[Teks Pilihan]
^^^^^^^^
Aturan Kartu Merah Piala Dunia 2026: Satu Laga Skorsing, Tapi Ada Peringatan Tambahan
Baca dalam 60 detik
- Pemain yang menerima kartu merah di Piala Dunia 2026 otomatis diskors satu pertandingan, baik kartu merah langsung maupun akumulasi dua kartu kuning.
- FIFA berhak menjatuhkan sanksi tambahan di luar skorsing standar, tergantung pada tingkat pelanggaran.
- Kartu kuning dihapus setelah fase grup dan perempat final, memberi kesempatan pemain untuk 'bersih' di babak gugur.

FIFA telah menegaskan bahwa setiap pemain yang mendapatkan kartu merah pada Piala Dunia 2026 akan otomatis menjalani skorsing satu pertandingan. Aturan ini berlaku baik untuk kartu merah langsung maupun yang diakibatkan oleh akumulasi dua kartu kuning dalam satu laga. Namun, badan sepak bola dunia itu juga menyimpan hak untuk menjatuhkan sanksi tambahan jika dianggap perlu.
Ketentuan ini langsung teruji pada laga pembuka turnamen, di mana tiga kartu merah dikeluarkan. Akibatnya, dua pemain Afrika Selatan, Yaya Sithole dan Themba Zwane, harus absen saat timnya menghadapi Republik Ceko. Sementara itu, bek Meksiko Cesar Montes juga dipastikan tidak akan tampil melawan Korea Selatan setelah menerima kartu merah di menit akhir kemenangan timnya atas Afrika Selatan.
Selain sanksi langsung, pemain juga bisa terkena skorsing karena akumulasi pelanggaran di beberapa pertandingan. Jika seorang pemain mengumpulkan dua kartu kuning, ia akan dihukum larangan bermain satu laga. Namun, ada jeda pembersihan: kartu kuning akan dihapus setelah fase grup berakhir, dan kembali dihapus setelah perempat final. Ini memberi kesempatan bagi pemain untuk memulai babak gugur tanpa beban kartu.
^^^^^^^^
[Bahan Belajar]
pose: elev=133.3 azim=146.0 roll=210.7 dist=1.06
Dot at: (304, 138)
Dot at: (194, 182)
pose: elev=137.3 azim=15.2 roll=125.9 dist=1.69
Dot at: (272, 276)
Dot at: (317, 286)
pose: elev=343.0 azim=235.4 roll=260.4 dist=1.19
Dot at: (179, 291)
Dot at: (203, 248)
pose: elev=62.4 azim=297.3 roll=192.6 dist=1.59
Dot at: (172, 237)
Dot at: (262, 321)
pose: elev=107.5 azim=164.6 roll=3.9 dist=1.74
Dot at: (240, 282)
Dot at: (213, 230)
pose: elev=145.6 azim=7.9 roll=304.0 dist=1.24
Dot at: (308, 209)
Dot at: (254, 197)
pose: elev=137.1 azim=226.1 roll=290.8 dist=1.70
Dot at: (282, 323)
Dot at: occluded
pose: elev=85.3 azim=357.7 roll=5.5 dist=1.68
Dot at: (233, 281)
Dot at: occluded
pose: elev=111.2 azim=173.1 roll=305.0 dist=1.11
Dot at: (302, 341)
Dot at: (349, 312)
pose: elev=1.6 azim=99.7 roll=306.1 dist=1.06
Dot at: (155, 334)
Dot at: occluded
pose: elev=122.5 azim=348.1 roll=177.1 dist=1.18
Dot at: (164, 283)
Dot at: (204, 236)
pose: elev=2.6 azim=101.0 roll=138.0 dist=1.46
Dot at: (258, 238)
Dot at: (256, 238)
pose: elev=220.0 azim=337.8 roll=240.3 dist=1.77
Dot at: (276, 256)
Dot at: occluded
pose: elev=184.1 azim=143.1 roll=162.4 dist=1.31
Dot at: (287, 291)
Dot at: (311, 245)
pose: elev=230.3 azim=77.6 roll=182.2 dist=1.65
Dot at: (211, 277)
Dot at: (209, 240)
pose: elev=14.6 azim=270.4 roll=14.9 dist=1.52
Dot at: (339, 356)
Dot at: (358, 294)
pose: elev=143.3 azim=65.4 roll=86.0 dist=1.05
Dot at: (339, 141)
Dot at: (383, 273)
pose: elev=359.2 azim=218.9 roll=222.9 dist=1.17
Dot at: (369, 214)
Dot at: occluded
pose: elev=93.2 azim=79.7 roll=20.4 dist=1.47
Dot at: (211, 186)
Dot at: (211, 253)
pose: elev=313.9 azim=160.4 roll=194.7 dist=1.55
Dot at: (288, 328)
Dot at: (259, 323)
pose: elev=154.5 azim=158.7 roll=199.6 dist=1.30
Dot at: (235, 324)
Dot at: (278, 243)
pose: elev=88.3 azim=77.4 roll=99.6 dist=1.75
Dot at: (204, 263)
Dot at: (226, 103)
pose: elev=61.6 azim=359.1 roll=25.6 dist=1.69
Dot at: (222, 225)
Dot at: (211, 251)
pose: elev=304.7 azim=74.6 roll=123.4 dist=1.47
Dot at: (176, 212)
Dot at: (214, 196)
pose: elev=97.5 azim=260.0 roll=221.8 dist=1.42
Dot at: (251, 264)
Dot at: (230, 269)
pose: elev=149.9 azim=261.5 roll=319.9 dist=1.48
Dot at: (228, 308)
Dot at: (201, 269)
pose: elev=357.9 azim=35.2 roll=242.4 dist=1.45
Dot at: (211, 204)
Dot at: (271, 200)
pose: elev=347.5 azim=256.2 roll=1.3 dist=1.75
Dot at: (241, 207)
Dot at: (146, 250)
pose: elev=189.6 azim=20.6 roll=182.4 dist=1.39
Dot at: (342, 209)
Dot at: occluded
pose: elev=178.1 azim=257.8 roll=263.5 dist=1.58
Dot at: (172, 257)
^^^^^^^^
[Soal Latihan] Salin bagian teks tentang aturan kartu merah Piala Dunia 2026 di antara "FIFA telah menegaskan" dan "jika dianggap perlu.", termasuk kedua ujung tersebut, tanpa mengubah satu kata pun.

[Hasil Latihan]
FIFA telah menegaskan bahwa setiap pemain yang mendapatkan kartu merah pada Piala Dunia 2026 akan otomatis menjalani skorsing satu pertandingan. Aturan ini berlaku baik untuk kartu merah langsung maupun yang diakibatkan oleh akumulasi dua kartu kuning dalam satu laga. Namun, badan sepak bola dunia itu juga menyimpan hak untuk menjatuhkan sanksi tambahan jika dianggap perlu.